HOPE IS ALIVE AND WELL.
Last night, I dreamt about a President Obama. Again. At the risk of appearing silly, I want to share the dream. He was not surrounded by chipmunks(Hi Selma!) and squirrels and deer, and riding a unicorn(the humorous depiction of him in some YouTube renderings). This Obama was sitting quietly, hands folded. The room was actually rather subdued, and I was asking him how he felt, and he said "I feel like we just took one step--one step towards a future that sees hope trumping fear. One step towards solving some of the problems laid at our feet, these past eight years. But more than that, I feel humbled and am honored to serve you. I promise to do my best so that you can feel redeemed in that hope.... That's where we are, America, and that's where we are going."

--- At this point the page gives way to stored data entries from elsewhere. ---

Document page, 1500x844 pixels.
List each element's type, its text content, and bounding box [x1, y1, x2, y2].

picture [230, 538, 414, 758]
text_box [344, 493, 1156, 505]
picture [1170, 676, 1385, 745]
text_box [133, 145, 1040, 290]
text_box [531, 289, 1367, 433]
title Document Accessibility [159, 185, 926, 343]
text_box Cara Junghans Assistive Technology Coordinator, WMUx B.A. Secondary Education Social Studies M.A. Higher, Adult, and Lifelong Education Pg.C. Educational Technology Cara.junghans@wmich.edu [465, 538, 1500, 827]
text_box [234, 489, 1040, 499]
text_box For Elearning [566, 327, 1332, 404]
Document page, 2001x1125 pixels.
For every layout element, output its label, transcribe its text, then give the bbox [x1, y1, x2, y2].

The reason I can remember so much, is that when I wake up from a dream, I jot down the phrases I remember, immediately.
I used to keep a diary, and I wrote in it, nearly every day. I stopped keeping one
a couple of years ago, though I do journal "important" events--often in this outlet, Lisa Allender Writes.
Recently, I went back to my old diaries of 1985-1995, and
what I found was a woman whose interest in politics had waned. Not because we--the United States--didn't need addressing, or weren't doing well, but because I was a fragile, rather lost soul.The Lisa in some of those years (particularly 1988-1995)

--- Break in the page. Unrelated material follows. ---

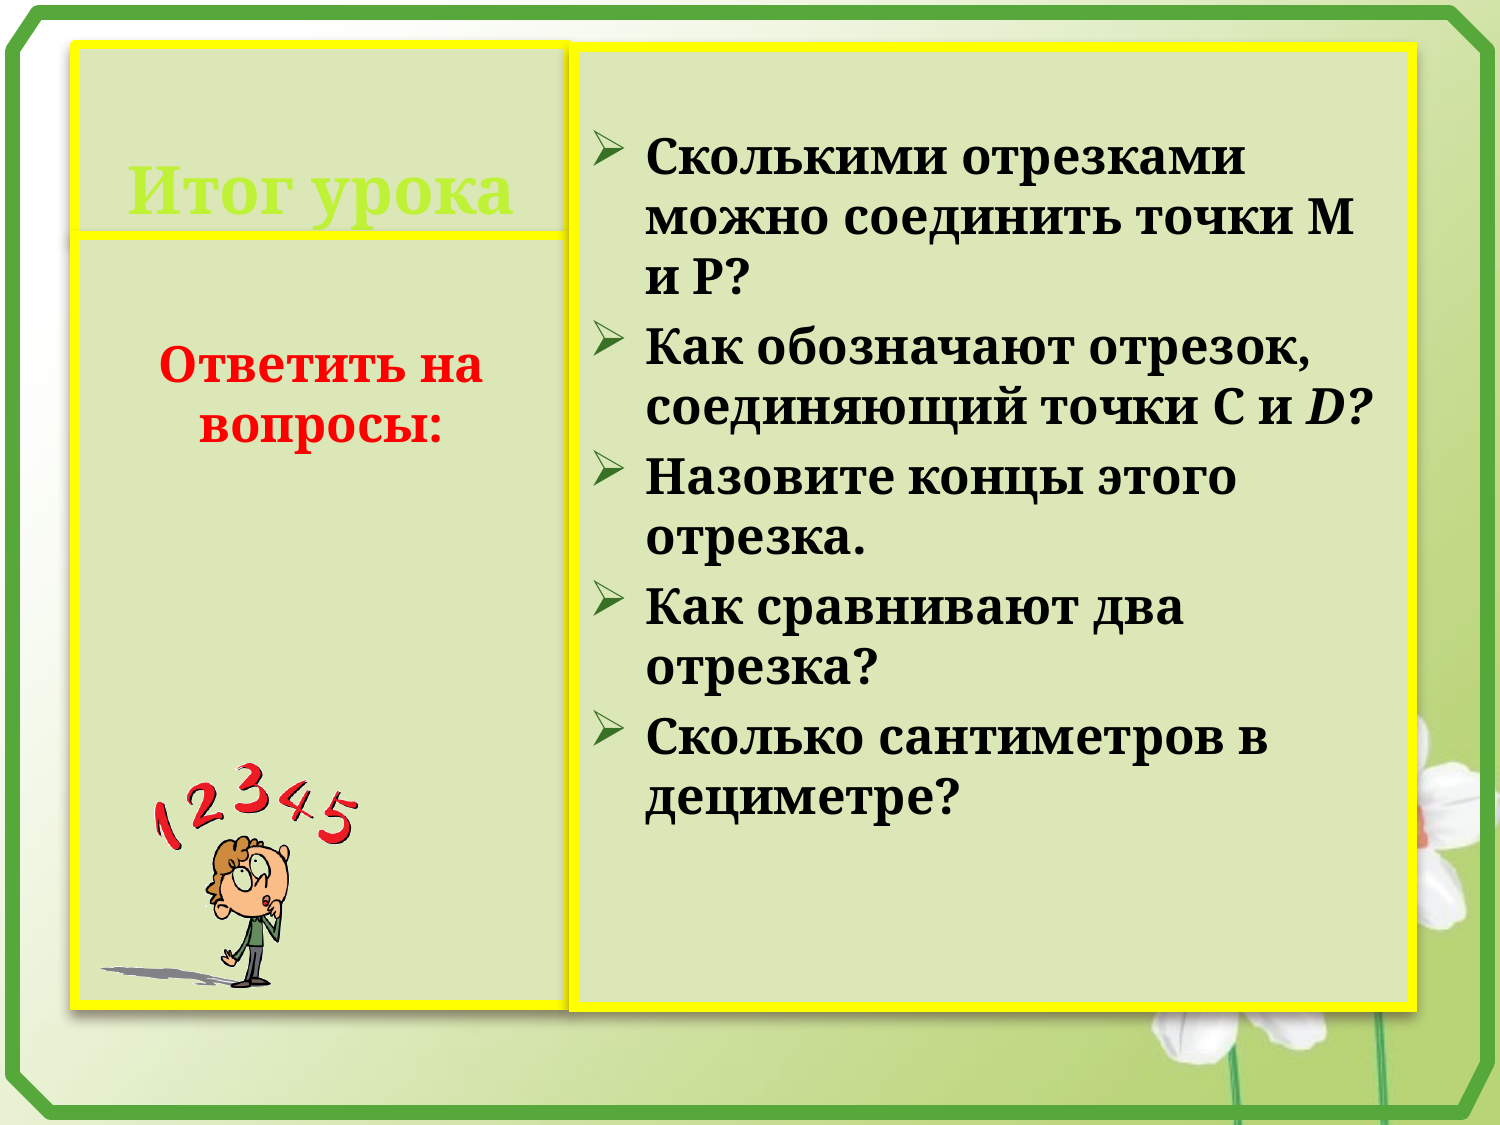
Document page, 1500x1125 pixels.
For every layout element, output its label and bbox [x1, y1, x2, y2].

had become interested mainly in money, and I only realized recently, how much that emphasis hurt who I was. How it shaped friendships I should never have encouraged. I lost faith in my country(I did not even vote in 1992)because I lost faith in myself. It's a shame that it took intense crisis here in the USA for me to try to regain
that faith in myself.(The wonderful administration of Bill Clinton being hampered--nearly toppled--not by his marital indiscretions, but by a vengeful, grasping investigation which caused even more dissatisfaction in this country).
So I became my authentic, political self again, several years ago(I voted for Clinton in 1996, and I felt very betrayed when light fell on his private life(when testifying to that Grand Jury, and to that camera, when facing us). My father advised me then:"Lisa, things are good. People will look back on this, and see these continued attacks on him, his private life, for what this is--just partisan politics driving this impeachment process.It's ridiculous.").
My Dad has been proven correct, of course. The man who promised in his first speeches
to this country, "I'm a uniter, not a divider..." and "I'm going to restore honor and dignity to the office of the President of the United States..." has succeeded
in doing the exact opposite of that. That's right--George W. Bush said those words.
In 2000,I became my authentic, political self(that young girl who volunteered in the very first Presidential year she could vote--1976)by volunteering once again. At that time, I was more "moderate" (I tended to vote Libertarian in local political contests, but I certainly hoped Al Gore could win.)
By 2004, I was galvanized, and actively campaigned for John Kerry. The severe illness I suffered, less than 24 hours after George W. Bush was "re-elected" certainly was brought on by stress, and it was then I realized just how invested I'd become.
Why? Why get so invested in something that often feels impossible? Because impossible things--things that seeem out of reach--can be accomplished.
In reading these diaries--in reading about bad things that happened to me, poor choices I myself made, that led to more pain, and scary, ugly things that could have made me bitter, or harsh--I read words that made me cry, not with sadness, but with pure joy. In a paragraph detailing one ugly incident, I remarked how my faith in people had not changed--how I still saw most folks as good,and I saw the person who attempted to victimize me, as a person who was ill, someone who had more hurt, more pain in his heart, than I could ever understand. What's interesting, is that I was certainly not in a place of faith back then. Back then, I called myself a "cheerful
Atheist, or Non-Theist", but I was still was able to make sense out of something senseless.
I think that's what we're going to do with this election, with our future.
We're going to make sense out of what's been senseless the past eight years:
the senseless killing in Iraq, the senseless shredding of our Constitution, the
senseless destruction of our good name-of the USA-in our interactions with other nations, the senseless neglect of the poorest, most helpless of our citizens(re:Katrina, the scandals surrounding foreclosures on the less fortunate, etc.),the senseless destruction of our beautiful natural forests and rivers, the senseless desruction of our earth, the death of our support for the teachers in our country, and the children they teach.
We will make sense of it after all, because we will achieve the impossible. How do I know this? Because the impossible HAS ALREADY HAPPENED.
Senator Barack Obama, a man whose name most people did not know, and could not pronounce, only 20 months ago, through his diligence and as a result of his strong faith, intellectual prowess, and unique skill sets, has won his party's nomination.
We can choose to remain in the past, afraid our dreams won't come true. Or we can--even after feeling abused, hurt, a bit broken--we can choose that hope that Senator Obama has asked us to keep alive.